Received 13 December 2012; Accepted 2 January 2013

Academic Editors: A. Petryk and Y. Tajiri

Copyright © 2013 Satoru Matsuda et al. This is an open access article distributed under the Creative Commons Attribution License, which permits unrestricted use, distribution, and reproduction in any medium, provided the original work is properly cited.

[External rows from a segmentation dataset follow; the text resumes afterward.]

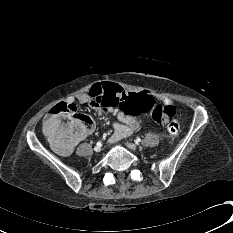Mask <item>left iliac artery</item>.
Returning <instances> with one entry per match:
<instances>
[{"label":"left iliac artery","mask_w":233,"mask_h":233,"mask_svg":"<svg viewBox=\"0 0 233 233\" xmlns=\"http://www.w3.org/2000/svg\"><path fill=\"white\" fill-rule=\"evenodd\" d=\"M140 142H141V139H140V138H136V139H135V143H136V144H139Z\"/></svg>","instance_id":"left-iliac-artery-1"}]
</instances>
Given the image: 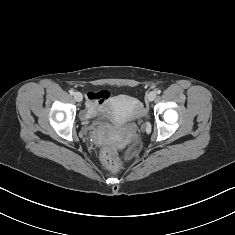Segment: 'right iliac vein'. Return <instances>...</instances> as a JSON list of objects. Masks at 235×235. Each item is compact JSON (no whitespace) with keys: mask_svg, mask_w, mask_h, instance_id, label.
I'll return each mask as SVG.
<instances>
[{"mask_svg":"<svg viewBox=\"0 0 235 235\" xmlns=\"http://www.w3.org/2000/svg\"><path fill=\"white\" fill-rule=\"evenodd\" d=\"M74 98H75L76 101L81 102L82 99H83V96L80 92H75L74 93Z\"/></svg>","mask_w":235,"mask_h":235,"instance_id":"1","label":"right iliac vein"}]
</instances>
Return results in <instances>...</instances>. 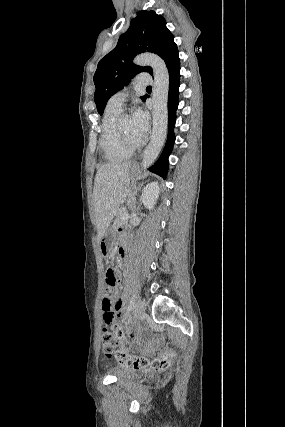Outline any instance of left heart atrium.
<instances>
[{
	"label": "left heart atrium",
	"instance_id": "left-heart-atrium-1",
	"mask_svg": "<svg viewBox=\"0 0 285 427\" xmlns=\"http://www.w3.org/2000/svg\"><path fill=\"white\" fill-rule=\"evenodd\" d=\"M136 135L139 140L145 139L149 129V116L143 108H138L132 115Z\"/></svg>",
	"mask_w": 285,
	"mask_h": 427
}]
</instances>
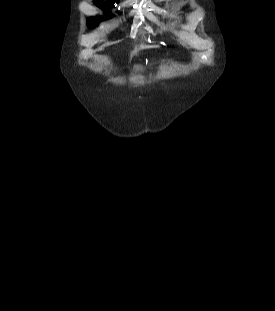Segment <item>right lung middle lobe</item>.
<instances>
[{
	"instance_id": "obj_1",
	"label": "right lung middle lobe",
	"mask_w": 275,
	"mask_h": 311,
	"mask_svg": "<svg viewBox=\"0 0 275 311\" xmlns=\"http://www.w3.org/2000/svg\"><path fill=\"white\" fill-rule=\"evenodd\" d=\"M98 7L104 8L105 6L101 5V6H98ZM105 14H106L107 18L110 17L109 12H105ZM99 21H100V19L91 17V18L88 19L87 22H88L89 27H95V26L98 25Z\"/></svg>"
}]
</instances>
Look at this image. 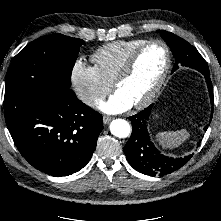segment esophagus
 Masks as SVG:
<instances>
[{
  "label": "esophagus",
  "instance_id": "1",
  "mask_svg": "<svg viewBox=\"0 0 221 221\" xmlns=\"http://www.w3.org/2000/svg\"><path fill=\"white\" fill-rule=\"evenodd\" d=\"M113 118L110 116H104L103 117V123L108 124Z\"/></svg>",
  "mask_w": 221,
  "mask_h": 221
}]
</instances>
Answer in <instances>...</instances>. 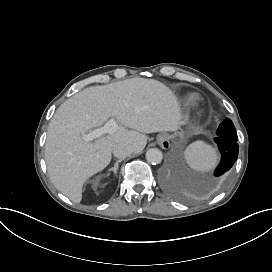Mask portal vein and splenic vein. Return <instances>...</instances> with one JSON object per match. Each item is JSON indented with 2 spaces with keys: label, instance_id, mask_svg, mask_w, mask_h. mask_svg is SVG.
Instances as JSON below:
<instances>
[{
  "label": "portal vein and splenic vein",
  "instance_id": "portal-vein-and-splenic-vein-1",
  "mask_svg": "<svg viewBox=\"0 0 272 272\" xmlns=\"http://www.w3.org/2000/svg\"><path fill=\"white\" fill-rule=\"evenodd\" d=\"M118 130V124L114 119H110L103 127L97 128L88 134H83L82 138L86 142H90L104 134H113Z\"/></svg>",
  "mask_w": 272,
  "mask_h": 272
}]
</instances>
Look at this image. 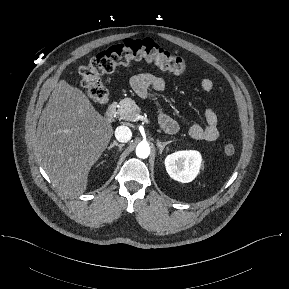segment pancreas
Listing matches in <instances>:
<instances>
[{
	"mask_svg": "<svg viewBox=\"0 0 289 289\" xmlns=\"http://www.w3.org/2000/svg\"><path fill=\"white\" fill-rule=\"evenodd\" d=\"M140 114V108L131 98H125L120 101L117 115L120 119L126 121H136V117Z\"/></svg>",
	"mask_w": 289,
	"mask_h": 289,
	"instance_id": "1",
	"label": "pancreas"
}]
</instances>
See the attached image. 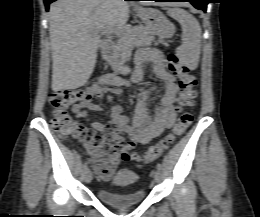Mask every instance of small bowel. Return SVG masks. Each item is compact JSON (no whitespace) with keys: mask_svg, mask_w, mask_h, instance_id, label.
<instances>
[{"mask_svg":"<svg viewBox=\"0 0 260 217\" xmlns=\"http://www.w3.org/2000/svg\"><path fill=\"white\" fill-rule=\"evenodd\" d=\"M137 66L131 73L128 80H124L116 75H105L99 83L88 89L91 96L104 97L112 104L111 120L107 124L99 122H87L90 128L104 131L109 134L117 146L123 144V134L130 137L128 147L144 145L158 137L165 129L173 127L175 123V103L178 97L179 86L173 75L165 69V58L163 54L155 49H142L136 57ZM151 63L153 72L165 86L164 94L160 100L159 106L153 114L147 110V104L154 93V87L139 93L137 105L132 120L123 114V107L115 104L112 93L118 92L117 87L139 82L143 77V65ZM73 112L78 118L86 119V110H101V107L92 101H87L81 106L73 107ZM115 163L119 156L114 157Z\"/></svg>","mask_w":260,"mask_h":217,"instance_id":"c3829d8e","label":"small bowel"}]
</instances>
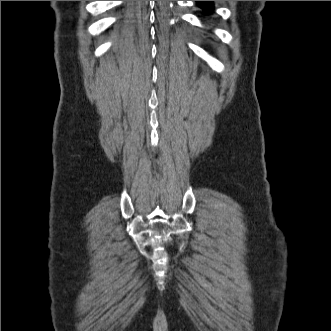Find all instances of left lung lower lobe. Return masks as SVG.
I'll use <instances>...</instances> for the list:
<instances>
[{
	"mask_svg": "<svg viewBox=\"0 0 331 331\" xmlns=\"http://www.w3.org/2000/svg\"><path fill=\"white\" fill-rule=\"evenodd\" d=\"M197 3L204 10L205 13H209L213 8L212 1H197Z\"/></svg>",
	"mask_w": 331,
	"mask_h": 331,
	"instance_id": "1",
	"label": "left lung lower lobe"
}]
</instances>
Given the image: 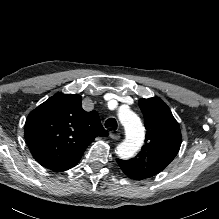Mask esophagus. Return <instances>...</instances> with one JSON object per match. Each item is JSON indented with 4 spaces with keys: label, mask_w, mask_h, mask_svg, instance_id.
Here are the masks:
<instances>
[{
    "label": "esophagus",
    "mask_w": 219,
    "mask_h": 219,
    "mask_svg": "<svg viewBox=\"0 0 219 219\" xmlns=\"http://www.w3.org/2000/svg\"><path fill=\"white\" fill-rule=\"evenodd\" d=\"M109 137H110L112 140H119V139H120L119 133H116V132H114V131H111V132H110Z\"/></svg>",
    "instance_id": "obj_1"
}]
</instances>
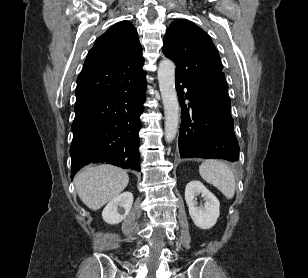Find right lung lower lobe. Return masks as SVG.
Wrapping results in <instances>:
<instances>
[{
    "label": "right lung lower lobe",
    "mask_w": 308,
    "mask_h": 278,
    "mask_svg": "<svg viewBox=\"0 0 308 278\" xmlns=\"http://www.w3.org/2000/svg\"><path fill=\"white\" fill-rule=\"evenodd\" d=\"M145 88L144 77L126 92L75 105L71 178L91 162L140 171L138 131Z\"/></svg>",
    "instance_id": "98d812e1"
}]
</instances>
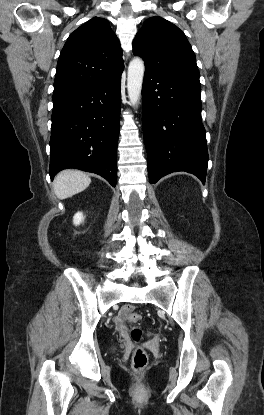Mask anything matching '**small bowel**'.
Masks as SVG:
<instances>
[{
    "label": "small bowel",
    "mask_w": 264,
    "mask_h": 415,
    "mask_svg": "<svg viewBox=\"0 0 264 415\" xmlns=\"http://www.w3.org/2000/svg\"><path fill=\"white\" fill-rule=\"evenodd\" d=\"M128 310L122 309L117 316L114 319L115 325L118 329L123 330L124 329V322L127 318Z\"/></svg>",
    "instance_id": "small-bowel-1"
}]
</instances>
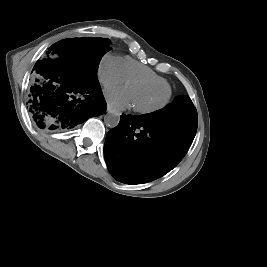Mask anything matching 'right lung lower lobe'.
Listing matches in <instances>:
<instances>
[{
    "label": "right lung lower lobe",
    "instance_id": "1",
    "mask_svg": "<svg viewBox=\"0 0 267 267\" xmlns=\"http://www.w3.org/2000/svg\"><path fill=\"white\" fill-rule=\"evenodd\" d=\"M34 66L28 108L40 129L66 131L93 116L103 114L107 104L98 80L82 76L68 58L53 55Z\"/></svg>",
    "mask_w": 267,
    "mask_h": 267
}]
</instances>
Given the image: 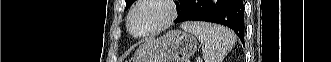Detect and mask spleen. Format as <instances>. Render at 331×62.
<instances>
[{
  "instance_id": "obj_1",
  "label": "spleen",
  "mask_w": 331,
  "mask_h": 62,
  "mask_svg": "<svg viewBox=\"0 0 331 62\" xmlns=\"http://www.w3.org/2000/svg\"><path fill=\"white\" fill-rule=\"evenodd\" d=\"M181 28L200 41L205 62H221L235 43L234 33L216 24L185 22Z\"/></svg>"
}]
</instances>
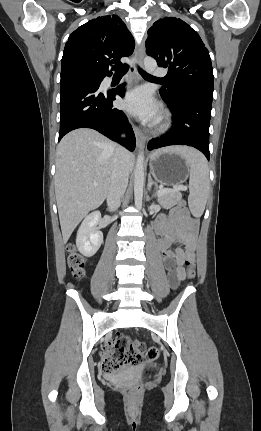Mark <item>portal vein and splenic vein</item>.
Listing matches in <instances>:
<instances>
[{
    "instance_id": "obj_1",
    "label": "portal vein and splenic vein",
    "mask_w": 261,
    "mask_h": 431,
    "mask_svg": "<svg viewBox=\"0 0 261 431\" xmlns=\"http://www.w3.org/2000/svg\"><path fill=\"white\" fill-rule=\"evenodd\" d=\"M93 185L94 186H97L98 184L95 182V183H93ZM177 190H179L180 188H176ZM169 191V189H167V188H161L159 191H158V195H162V194H164V193H166V192H168Z\"/></svg>"
}]
</instances>
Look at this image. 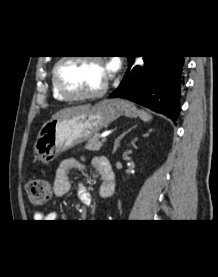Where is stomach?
I'll return each mask as SVG.
<instances>
[{"instance_id": "stomach-1", "label": "stomach", "mask_w": 218, "mask_h": 277, "mask_svg": "<svg viewBox=\"0 0 218 277\" xmlns=\"http://www.w3.org/2000/svg\"><path fill=\"white\" fill-rule=\"evenodd\" d=\"M138 110L126 100L108 99L97 103L85 111L61 118L52 119L41 127L33 149L35 157L45 164L57 156L98 135L120 116L135 117Z\"/></svg>"}]
</instances>
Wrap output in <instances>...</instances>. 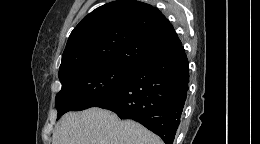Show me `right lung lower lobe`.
<instances>
[{
    "label": "right lung lower lobe",
    "instance_id": "obj_1",
    "mask_svg": "<svg viewBox=\"0 0 260 144\" xmlns=\"http://www.w3.org/2000/svg\"><path fill=\"white\" fill-rule=\"evenodd\" d=\"M189 65L182 46L134 67L126 82L96 107L133 119L173 144L186 101Z\"/></svg>",
    "mask_w": 260,
    "mask_h": 144
}]
</instances>
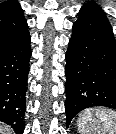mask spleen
I'll return each instance as SVG.
<instances>
[{
    "mask_svg": "<svg viewBox=\"0 0 116 134\" xmlns=\"http://www.w3.org/2000/svg\"><path fill=\"white\" fill-rule=\"evenodd\" d=\"M79 134H116V112L106 108H88L77 119Z\"/></svg>",
    "mask_w": 116,
    "mask_h": 134,
    "instance_id": "spleen-1",
    "label": "spleen"
}]
</instances>
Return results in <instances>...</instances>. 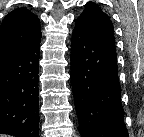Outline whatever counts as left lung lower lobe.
Instances as JSON below:
<instances>
[{"instance_id": "left-lung-lower-lobe-1", "label": "left lung lower lobe", "mask_w": 144, "mask_h": 137, "mask_svg": "<svg viewBox=\"0 0 144 137\" xmlns=\"http://www.w3.org/2000/svg\"><path fill=\"white\" fill-rule=\"evenodd\" d=\"M71 82L82 137H128L114 41L75 24Z\"/></svg>"}]
</instances>
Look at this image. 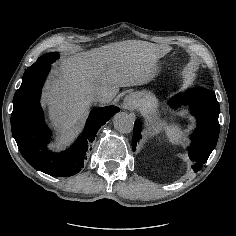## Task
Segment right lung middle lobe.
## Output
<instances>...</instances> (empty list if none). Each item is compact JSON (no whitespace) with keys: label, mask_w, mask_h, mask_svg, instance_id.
<instances>
[{"label":"right lung middle lobe","mask_w":236,"mask_h":236,"mask_svg":"<svg viewBox=\"0 0 236 236\" xmlns=\"http://www.w3.org/2000/svg\"><path fill=\"white\" fill-rule=\"evenodd\" d=\"M58 57L59 55L56 52L48 53L42 57H39L37 61L25 71L24 75L28 74L30 71L50 65L58 59Z\"/></svg>","instance_id":"dd1d6c3e"}]
</instances>
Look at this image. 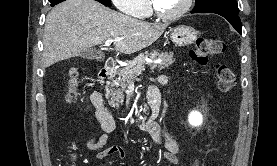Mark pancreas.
I'll list each match as a JSON object with an SVG mask.
<instances>
[{
	"instance_id": "pancreas-1",
	"label": "pancreas",
	"mask_w": 277,
	"mask_h": 166,
	"mask_svg": "<svg viewBox=\"0 0 277 166\" xmlns=\"http://www.w3.org/2000/svg\"><path fill=\"white\" fill-rule=\"evenodd\" d=\"M173 52H159L158 50H152L151 52H145L134 58L129 65L118 70L119 78L114 81L112 86L117 89L111 94L112 104L119 106L124 102V90L127 88L129 83L136 79L144 70V65L146 64V58L161 59L159 64H153L152 70L157 67L158 71L168 68L173 64Z\"/></svg>"
}]
</instances>
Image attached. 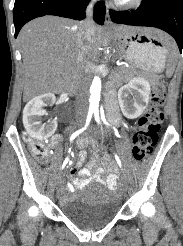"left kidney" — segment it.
Returning a JSON list of instances; mask_svg holds the SVG:
<instances>
[{"label": "left kidney", "instance_id": "obj_1", "mask_svg": "<svg viewBox=\"0 0 183 246\" xmlns=\"http://www.w3.org/2000/svg\"><path fill=\"white\" fill-rule=\"evenodd\" d=\"M150 92V84L143 77H134L128 84L120 87L118 101L124 116L129 119L139 117L146 109Z\"/></svg>", "mask_w": 183, "mask_h": 246}]
</instances>
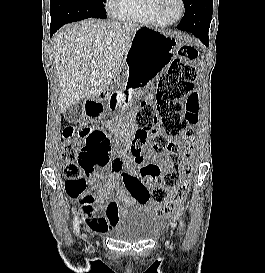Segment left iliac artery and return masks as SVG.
<instances>
[{"label":"left iliac artery","mask_w":265,"mask_h":273,"mask_svg":"<svg viewBox=\"0 0 265 273\" xmlns=\"http://www.w3.org/2000/svg\"><path fill=\"white\" fill-rule=\"evenodd\" d=\"M183 227V221H182V219L180 220V228H182Z\"/></svg>","instance_id":"44dca946"}]
</instances>
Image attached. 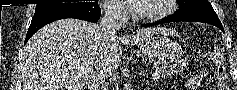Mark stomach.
I'll return each mask as SVG.
<instances>
[{
    "mask_svg": "<svg viewBox=\"0 0 237 90\" xmlns=\"http://www.w3.org/2000/svg\"><path fill=\"white\" fill-rule=\"evenodd\" d=\"M140 48L150 62L158 65L175 62L182 54V49L177 43L158 34L150 35L141 41Z\"/></svg>",
    "mask_w": 237,
    "mask_h": 90,
    "instance_id": "1",
    "label": "stomach"
}]
</instances>
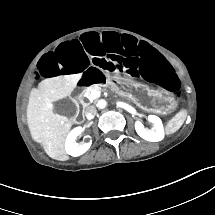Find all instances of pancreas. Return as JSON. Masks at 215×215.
Segmentation results:
<instances>
[{"instance_id":"cf45deb5","label":"pancreas","mask_w":215,"mask_h":215,"mask_svg":"<svg viewBox=\"0 0 215 215\" xmlns=\"http://www.w3.org/2000/svg\"><path fill=\"white\" fill-rule=\"evenodd\" d=\"M110 89L112 92H114L115 94H117L120 97H125V92H123L122 90H120L116 84L114 82H110ZM93 90H101V85H91L90 87H88L85 91L84 94L86 93L88 95V98L90 100V102H93L96 98L94 97V95L92 94Z\"/></svg>"}]
</instances>
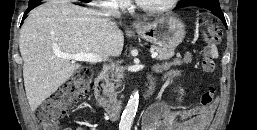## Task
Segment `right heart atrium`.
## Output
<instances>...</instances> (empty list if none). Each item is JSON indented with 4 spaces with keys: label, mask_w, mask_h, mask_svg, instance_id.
Segmentation results:
<instances>
[{
    "label": "right heart atrium",
    "mask_w": 257,
    "mask_h": 130,
    "mask_svg": "<svg viewBox=\"0 0 257 130\" xmlns=\"http://www.w3.org/2000/svg\"><path fill=\"white\" fill-rule=\"evenodd\" d=\"M104 5L114 8H125L129 5L130 0H105L101 2Z\"/></svg>",
    "instance_id": "right-heart-atrium-1"
}]
</instances>
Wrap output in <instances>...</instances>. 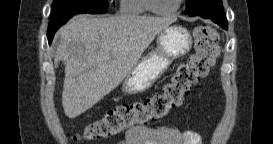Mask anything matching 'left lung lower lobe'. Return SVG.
Returning a JSON list of instances; mask_svg holds the SVG:
<instances>
[{
    "label": "left lung lower lobe",
    "instance_id": "left-lung-lower-lobe-1",
    "mask_svg": "<svg viewBox=\"0 0 273 144\" xmlns=\"http://www.w3.org/2000/svg\"><path fill=\"white\" fill-rule=\"evenodd\" d=\"M203 1L206 4H212V6L201 10L199 13L196 15L206 18V19H211L213 22L217 23L219 26H221L223 29H227V19L224 14V11L222 8H220L218 5L214 4L210 0H200ZM195 15V16H196Z\"/></svg>",
    "mask_w": 273,
    "mask_h": 144
}]
</instances>
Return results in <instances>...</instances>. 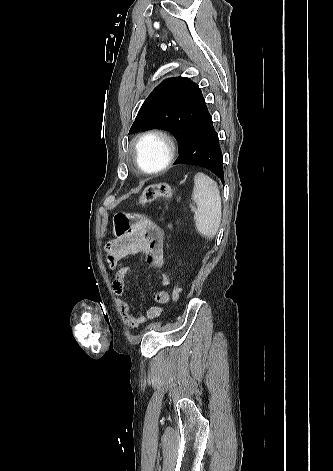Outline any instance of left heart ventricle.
<instances>
[{"mask_svg": "<svg viewBox=\"0 0 333 471\" xmlns=\"http://www.w3.org/2000/svg\"><path fill=\"white\" fill-rule=\"evenodd\" d=\"M165 155V147L158 139H148L139 148V158L146 169L158 167L163 162Z\"/></svg>", "mask_w": 333, "mask_h": 471, "instance_id": "left-heart-ventricle-1", "label": "left heart ventricle"}]
</instances>
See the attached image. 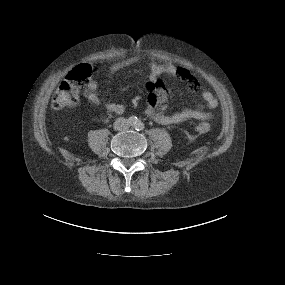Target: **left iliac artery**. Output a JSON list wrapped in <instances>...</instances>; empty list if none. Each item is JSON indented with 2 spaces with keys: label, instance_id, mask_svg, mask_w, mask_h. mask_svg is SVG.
I'll list each match as a JSON object with an SVG mask.
<instances>
[{
  "label": "left iliac artery",
  "instance_id": "left-iliac-artery-1",
  "mask_svg": "<svg viewBox=\"0 0 285 285\" xmlns=\"http://www.w3.org/2000/svg\"><path fill=\"white\" fill-rule=\"evenodd\" d=\"M136 130L140 131L144 129V124L141 121H138L135 125Z\"/></svg>",
  "mask_w": 285,
  "mask_h": 285
}]
</instances>
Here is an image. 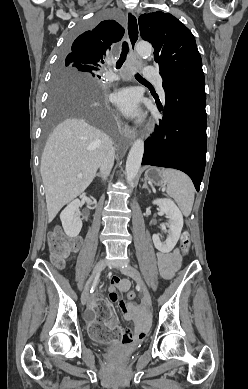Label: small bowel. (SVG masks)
<instances>
[{
  "mask_svg": "<svg viewBox=\"0 0 248 389\" xmlns=\"http://www.w3.org/2000/svg\"><path fill=\"white\" fill-rule=\"evenodd\" d=\"M158 269L160 275L165 279H170L180 267V256L178 250L171 252H159L157 254ZM111 287L109 292V302L117 304L123 311L124 319L134 324V329H125L122 333L121 342L124 344H135L145 338L149 331V322L146 317L145 305L126 303L120 297L126 292L131 283L127 279H121L119 272L111 274ZM86 319L90 322L95 320L94 304L90 305L86 312ZM109 326H115V318L108 322Z\"/></svg>",
  "mask_w": 248,
  "mask_h": 389,
  "instance_id": "small-bowel-1",
  "label": "small bowel"
}]
</instances>
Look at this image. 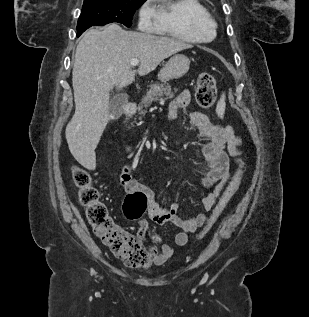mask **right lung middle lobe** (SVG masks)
<instances>
[{
	"mask_svg": "<svg viewBox=\"0 0 309 317\" xmlns=\"http://www.w3.org/2000/svg\"><path fill=\"white\" fill-rule=\"evenodd\" d=\"M146 0H84L77 32L112 22L132 25L133 14Z\"/></svg>",
	"mask_w": 309,
	"mask_h": 317,
	"instance_id": "dd1d6c3e",
	"label": "right lung middle lobe"
}]
</instances>
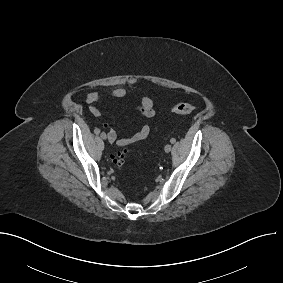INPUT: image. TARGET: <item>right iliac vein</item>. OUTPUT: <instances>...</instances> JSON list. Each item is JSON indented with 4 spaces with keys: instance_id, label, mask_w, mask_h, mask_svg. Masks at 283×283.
<instances>
[{
    "instance_id": "right-iliac-vein-1",
    "label": "right iliac vein",
    "mask_w": 283,
    "mask_h": 283,
    "mask_svg": "<svg viewBox=\"0 0 283 283\" xmlns=\"http://www.w3.org/2000/svg\"><path fill=\"white\" fill-rule=\"evenodd\" d=\"M101 138L104 139V140L107 138V136L104 132L101 133Z\"/></svg>"
}]
</instances>
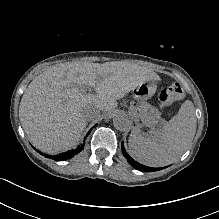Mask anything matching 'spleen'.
Here are the masks:
<instances>
[{"instance_id": "obj_1", "label": "spleen", "mask_w": 219, "mask_h": 219, "mask_svg": "<svg viewBox=\"0 0 219 219\" xmlns=\"http://www.w3.org/2000/svg\"><path fill=\"white\" fill-rule=\"evenodd\" d=\"M196 127L194 105L191 101H186L179 113L156 136L144 137L139 129H133L128 138L130 154L145 166H166L188 149Z\"/></svg>"}]
</instances>
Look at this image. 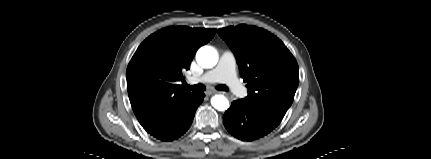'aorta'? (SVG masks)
Instances as JSON below:
<instances>
[{"mask_svg":"<svg viewBox=\"0 0 431 159\" xmlns=\"http://www.w3.org/2000/svg\"><path fill=\"white\" fill-rule=\"evenodd\" d=\"M196 60L201 67L212 68L218 62V53L211 46H203L197 51ZM211 104L218 111H225L229 107V101L224 95L213 96Z\"/></svg>","mask_w":431,"mask_h":159,"instance_id":"1","label":"aorta"}]
</instances>
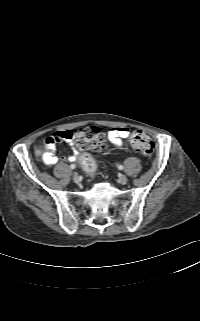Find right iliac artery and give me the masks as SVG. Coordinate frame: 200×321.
Returning <instances> with one entry per match:
<instances>
[{
    "instance_id": "obj_1",
    "label": "right iliac artery",
    "mask_w": 200,
    "mask_h": 321,
    "mask_svg": "<svg viewBox=\"0 0 200 321\" xmlns=\"http://www.w3.org/2000/svg\"><path fill=\"white\" fill-rule=\"evenodd\" d=\"M70 168H71V169H75V165H74V164H71V165H70Z\"/></svg>"
}]
</instances>
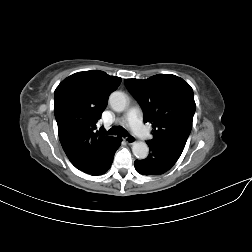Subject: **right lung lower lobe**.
<instances>
[{"mask_svg":"<svg viewBox=\"0 0 252 252\" xmlns=\"http://www.w3.org/2000/svg\"><path fill=\"white\" fill-rule=\"evenodd\" d=\"M121 144V138L115 137L112 142L109 144L107 155L103 162L93 171H83L85 173L91 174V175H102L104 174L110 167L113 162V157L116 152V150L119 148Z\"/></svg>","mask_w":252,"mask_h":252,"instance_id":"right-lung-lower-lobe-1","label":"right lung lower lobe"}]
</instances>
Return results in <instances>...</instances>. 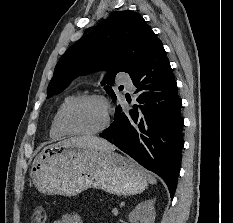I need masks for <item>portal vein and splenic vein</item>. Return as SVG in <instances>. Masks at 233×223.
<instances>
[{
    "instance_id": "portal-vein-and-splenic-vein-1",
    "label": "portal vein and splenic vein",
    "mask_w": 233,
    "mask_h": 223,
    "mask_svg": "<svg viewBox=\"0 0 233 223\" xmlns=\"http://www.w3.org/2000/svg\"><path fill=\"white\" fill-rule=\"evenodd\" d=\"M112 213H114V215H118V209H117V207H113Z\"/></svg>"
}]
</instances>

Nonalcoholic fatty liver disease (NAFLD) is the most common form of liver pathologies and is associated with obesity and the metabolic syndrome, which represents a range of fatty liver diseases associated with an increased risk of type 2 diabetes. Molecular mechanisms underlying how to make transition from simple fatty liver to nonalcoholic steatohepatitis (NASH) are not well understood. However, accumulating evidence indicates that deregulation of the phosphatidylinositol 3-kinase (PI3K)/AKT pathway in hepatocytes is a common molecular event associated with metabolic dysfunctions including obesity, metabolic syndrome, and the NAFLD. A tumor suppressor PTEN negatively regulates the PI3K/AKT pathways through its lipid phosphatase activity. Molecular studies in the NAFLD support a key role for PTEN in hepatic insulin sensitivity and the development of steatosis, steatohepatitis, and fibrosis. We review recent studies on the features of the PTEN and the PI3K/AKT pathway and discuss the protein functions in the signaling pathways involved in the NAFLD. The molecular mechanisms contributing to the diseases are the subject of considerable investigation, as a better understanding of the pathogenesis will lead to novel therapies for a condition.